Directions
Reproduce every line of the data below character for character, keeping the original line order and breaks.

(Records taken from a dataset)
=-=-=

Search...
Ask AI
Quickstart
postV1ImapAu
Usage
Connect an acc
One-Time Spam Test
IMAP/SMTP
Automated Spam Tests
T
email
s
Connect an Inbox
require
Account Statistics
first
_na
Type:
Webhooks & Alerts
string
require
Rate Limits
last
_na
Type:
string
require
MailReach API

=-=-=

Your solution
Search...
Ask AI
Quickstart
postV1ImapAu
Usage
Connect an acc
One-Time Spam Test
IMAP/SMTP
Automated Spam Tests
T
email
s
Connect an Inbox
require
Account Statistics
first
_na
Type:
Webhooks & Alerts
string
require
Rate Limits
last
_na
Type:
string
require
MailReach API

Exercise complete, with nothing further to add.